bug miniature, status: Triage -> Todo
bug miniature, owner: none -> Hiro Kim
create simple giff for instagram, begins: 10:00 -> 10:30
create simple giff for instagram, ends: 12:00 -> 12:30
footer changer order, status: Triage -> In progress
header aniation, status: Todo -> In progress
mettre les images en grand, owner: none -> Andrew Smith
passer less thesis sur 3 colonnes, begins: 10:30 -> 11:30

--

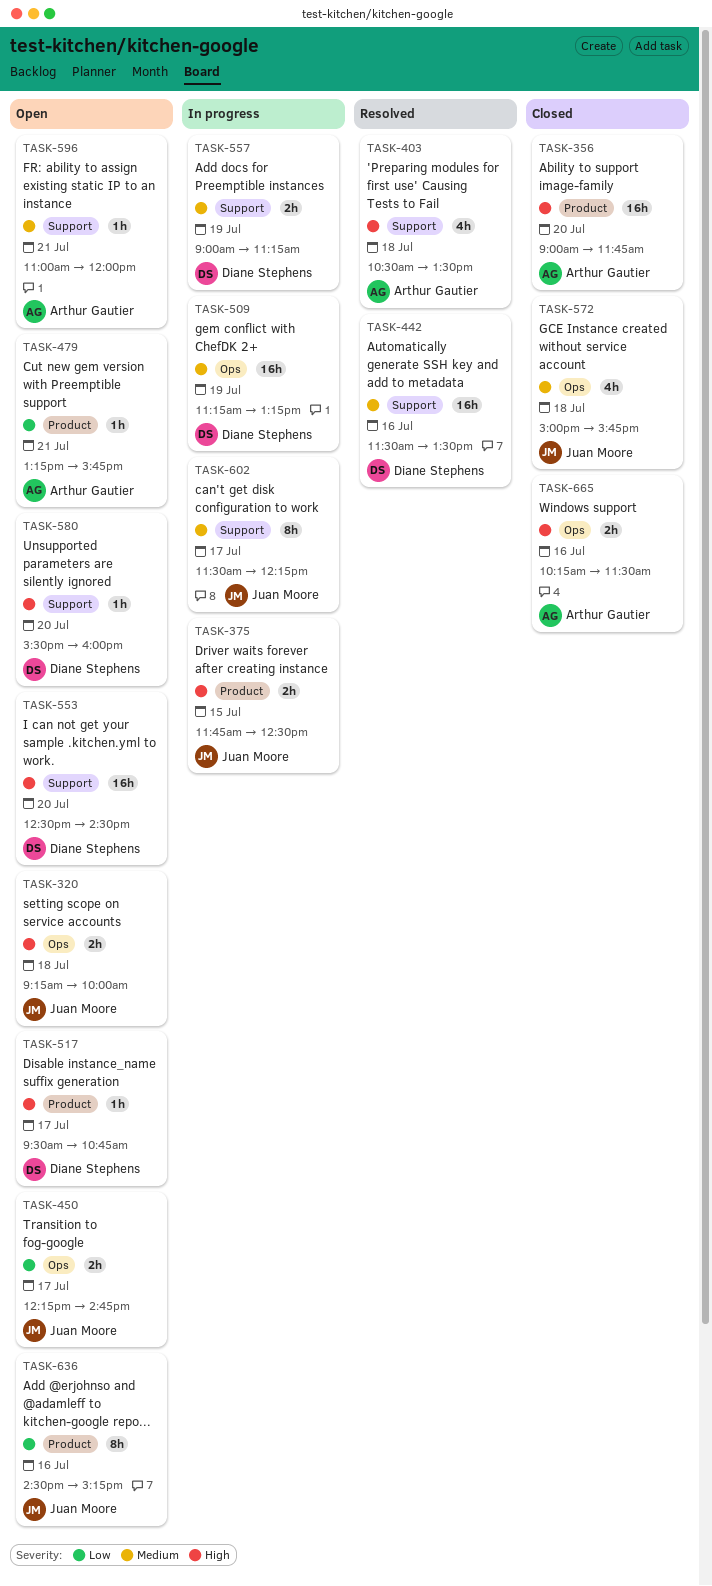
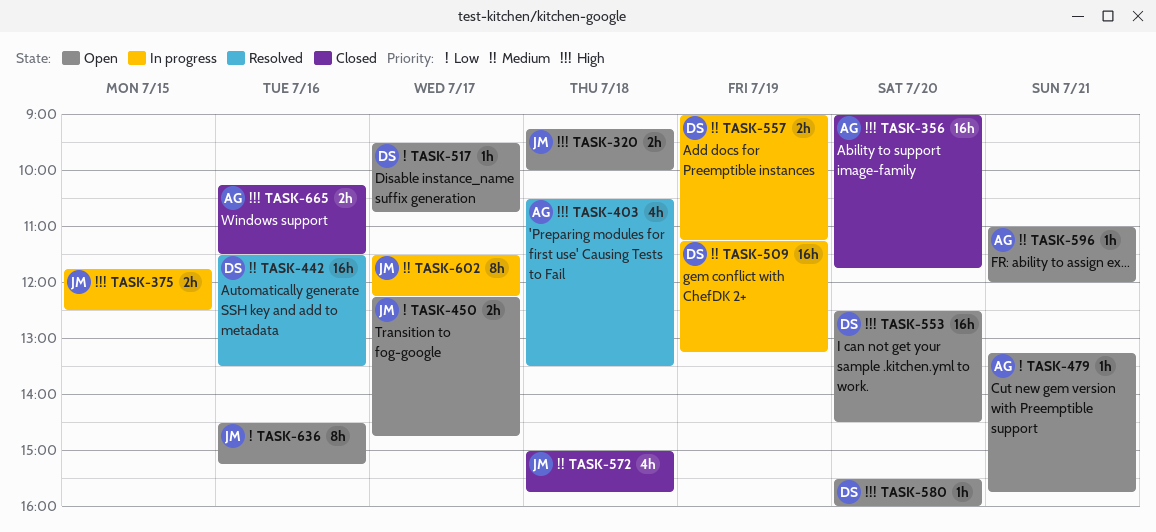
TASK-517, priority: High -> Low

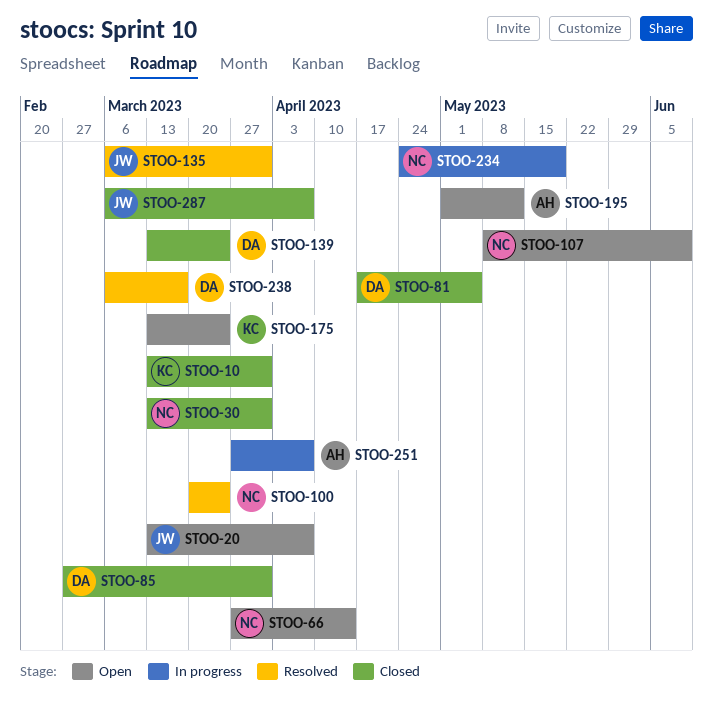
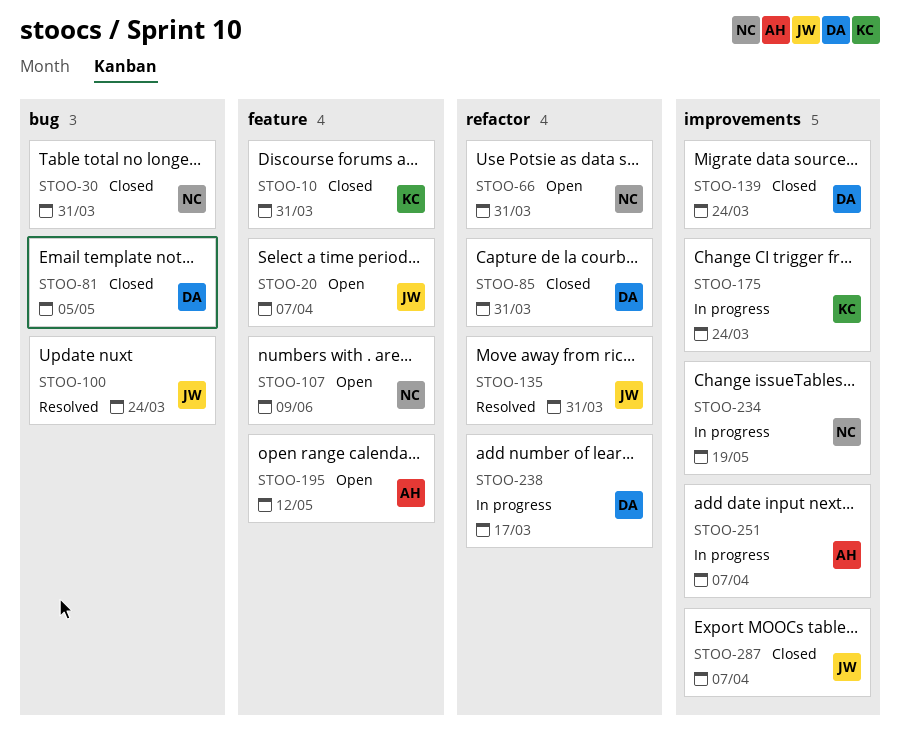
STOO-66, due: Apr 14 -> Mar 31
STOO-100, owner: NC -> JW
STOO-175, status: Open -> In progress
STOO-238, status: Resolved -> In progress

WHAT THIS TASK INVOLVES: After locating the line with "bug miniature, status: Triage -> Todo" above, return that line and every later line through the one with "passer less thesis", word for word and with nothing else.

SOLUTION FOR THIS PROBLEM:
bug miniature, status: Triage -> Todo
bug miniature, owner: none -> Hiro Kim
create simple giff for instagram, begins: 10:00 -> 10:30
create simple giff for instagram, ends: 12:00 -> 12:30
footer changer order, status: Triage -> In progress
header aniation, status: Todo -> In progress
mettre les images en grand, owner: none -> Andrew Smith
passer less thesis sur 3 colonnes, begins: 10:30 -> 11:30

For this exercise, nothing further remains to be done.